= Problem requirements =
Format the lines below as a numbered list, running from the line with "Email Address" up to and including the line with "was designed as if it had been sculpted". Omit any blank lines.
Supplied information section start
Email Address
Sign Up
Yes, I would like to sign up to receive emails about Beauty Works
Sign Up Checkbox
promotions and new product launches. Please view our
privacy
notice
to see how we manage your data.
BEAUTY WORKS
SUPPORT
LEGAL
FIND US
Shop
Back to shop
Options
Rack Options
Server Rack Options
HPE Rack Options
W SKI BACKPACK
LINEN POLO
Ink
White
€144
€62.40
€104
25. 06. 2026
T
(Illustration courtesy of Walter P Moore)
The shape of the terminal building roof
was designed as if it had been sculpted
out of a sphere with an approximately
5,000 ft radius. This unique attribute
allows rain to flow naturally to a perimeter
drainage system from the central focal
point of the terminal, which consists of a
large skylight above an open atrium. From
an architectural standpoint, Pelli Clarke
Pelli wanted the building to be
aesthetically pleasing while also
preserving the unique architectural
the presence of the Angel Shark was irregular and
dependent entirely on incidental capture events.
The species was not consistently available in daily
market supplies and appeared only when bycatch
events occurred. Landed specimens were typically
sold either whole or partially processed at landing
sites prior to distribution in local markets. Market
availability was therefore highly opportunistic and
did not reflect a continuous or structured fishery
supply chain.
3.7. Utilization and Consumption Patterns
Supplied information section end
Supplied information section start
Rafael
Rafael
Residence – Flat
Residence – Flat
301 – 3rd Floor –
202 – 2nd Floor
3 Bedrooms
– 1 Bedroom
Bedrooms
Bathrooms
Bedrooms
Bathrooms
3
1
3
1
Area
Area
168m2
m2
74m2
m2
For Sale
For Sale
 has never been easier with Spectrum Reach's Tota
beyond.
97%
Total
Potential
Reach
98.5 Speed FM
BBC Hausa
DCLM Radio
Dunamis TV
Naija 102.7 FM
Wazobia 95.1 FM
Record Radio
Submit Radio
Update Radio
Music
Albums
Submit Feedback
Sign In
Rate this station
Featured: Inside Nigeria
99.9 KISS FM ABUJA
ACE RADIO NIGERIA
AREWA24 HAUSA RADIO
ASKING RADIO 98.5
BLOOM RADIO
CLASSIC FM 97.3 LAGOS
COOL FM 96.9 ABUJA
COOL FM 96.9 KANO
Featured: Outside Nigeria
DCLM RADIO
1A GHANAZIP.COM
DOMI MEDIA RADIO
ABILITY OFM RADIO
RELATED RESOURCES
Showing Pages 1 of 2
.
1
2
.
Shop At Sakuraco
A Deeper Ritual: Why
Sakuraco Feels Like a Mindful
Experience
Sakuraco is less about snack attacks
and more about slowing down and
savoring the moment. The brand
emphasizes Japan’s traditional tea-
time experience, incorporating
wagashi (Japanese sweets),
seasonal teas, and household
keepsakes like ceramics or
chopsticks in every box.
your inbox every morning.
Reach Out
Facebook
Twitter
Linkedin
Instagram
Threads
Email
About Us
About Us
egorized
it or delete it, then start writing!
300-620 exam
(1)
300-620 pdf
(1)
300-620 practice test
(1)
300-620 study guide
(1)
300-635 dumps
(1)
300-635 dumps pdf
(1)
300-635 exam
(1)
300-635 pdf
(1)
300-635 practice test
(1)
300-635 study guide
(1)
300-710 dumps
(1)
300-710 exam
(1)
Supplied information section end
Supplied information section start
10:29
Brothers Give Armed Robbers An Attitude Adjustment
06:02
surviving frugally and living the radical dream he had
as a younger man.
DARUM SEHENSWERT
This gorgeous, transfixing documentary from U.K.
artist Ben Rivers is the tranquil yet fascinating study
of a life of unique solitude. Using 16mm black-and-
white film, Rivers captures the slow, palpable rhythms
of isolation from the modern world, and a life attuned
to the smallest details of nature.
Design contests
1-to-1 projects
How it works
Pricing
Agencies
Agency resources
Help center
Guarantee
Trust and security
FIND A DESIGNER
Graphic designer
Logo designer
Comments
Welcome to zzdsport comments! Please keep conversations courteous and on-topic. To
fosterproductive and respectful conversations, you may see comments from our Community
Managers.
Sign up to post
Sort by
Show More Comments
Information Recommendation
Supplied information section end
= The completed task =
1. Email Address
2. Sign Up
3. Yes, I would like to sign up to receive emails about Beauty Works
4. Sign Up Checkbox
5. promotions and new product launches. Please view our
6. privacy
7. notice
8. to see how we manage your data.
9. BEAUTY WORKS
10. SUPPORT
11. LEGAL
12. FIND US
13. Shop
14. Back to shop
15. Options
16. Rack Options
17. Server Rack Options
18. HPE Rack Options
19. W SKI BACKPACK
20. LINEN POLO
21. Ink
22. White
23. €144
24. €62.40
25. €104
26. 25. 06. 2026
27. T
28. (Illustration courtesy of Walter P Moore)
29. The shape of the terminal building roof
30. was designed as if it had been sculpted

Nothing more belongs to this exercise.